An Intelligent ALGORITHM FOR BALANCING THE MODE OF AN AC MOTOR IN CONDITIONS OF POWER SUPPLY FROM A RURAL GRID

Abstract

The article explores methods for optimizing AC motor power supply conditions during source asymmetry through computer modeling. The study utilizes a comprehensive MATLAB SimPowerSystem model featuring a 20HP asynchronous motor (460V, 60Hz) to address power quality issues prevalent in rural electrical networks. The optimization approach employs the Nelder-Mead method to achieve complete reactive power compensation and current symmetrization. The model incorporates virtual measurement devices for monitoring three-phase power parameters, with the optimization criterion based on a spherical norm of reactive power values from each phase.

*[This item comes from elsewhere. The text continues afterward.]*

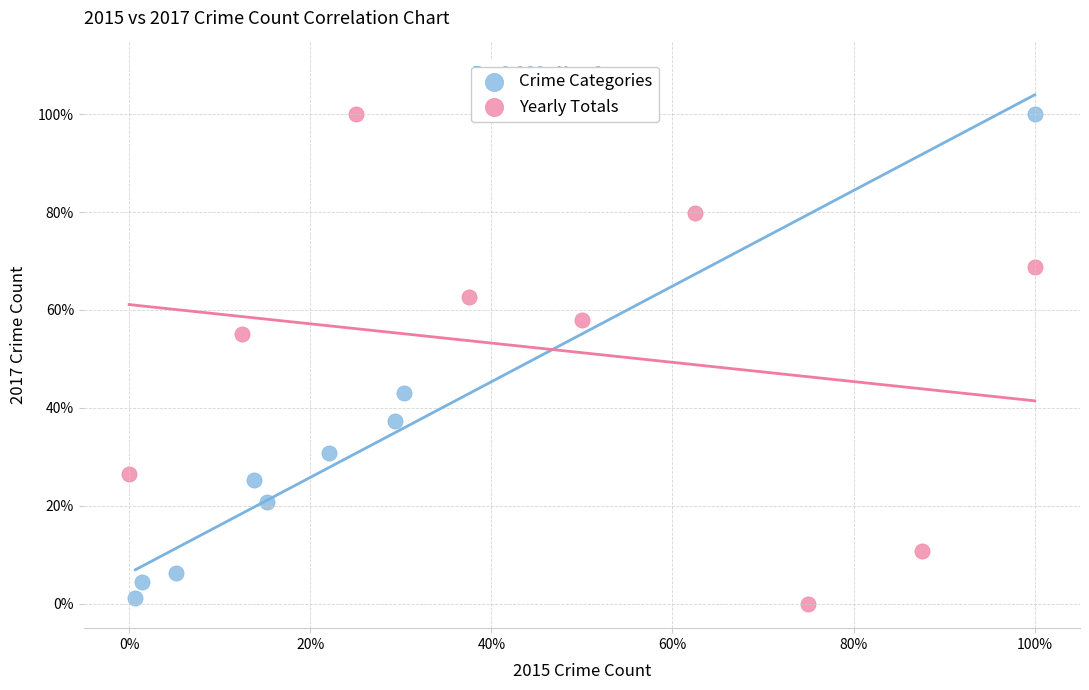

Which series has the largest Y range (max minus min)?

Yearly Totals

The research demonstrates that strategically sized compensating capacitors, connected in parallel with motor terminals, can effectively balance system currents while compensating for both motor reactivity and network asymmetry. The results show marked improvements in power quality metrics, with symmetrical line currents and reduced amplitudes.

Implementation considerations focus on rural power network applications. While the method successfully symmetrizes line currents, supply voltage asymmetry remains present. The study explores integration possibilities with smart grid technologies, suggesting automated control system applications for rural networks. Simulation results validate the methodology's effectiveness, demonstrating balanced current distribution across phases while maintaining stable motor operation under specified loads. This approach proves particularly valuable for agricultural applications with consistent load patterns. The research emphasizes the cost-effectiveness of capacitor-based solutions compared to complex power electronic alternatives, making it suitable for budget-conscious agricultural implementations. The study's significance lies in its practical approach to power quality improvement in agricultural settings, offering a solution that balances technical effectiveness with economic feasibility. The results provide valuable insights for power system engineers working on rural network optimization and agricultural automation systems.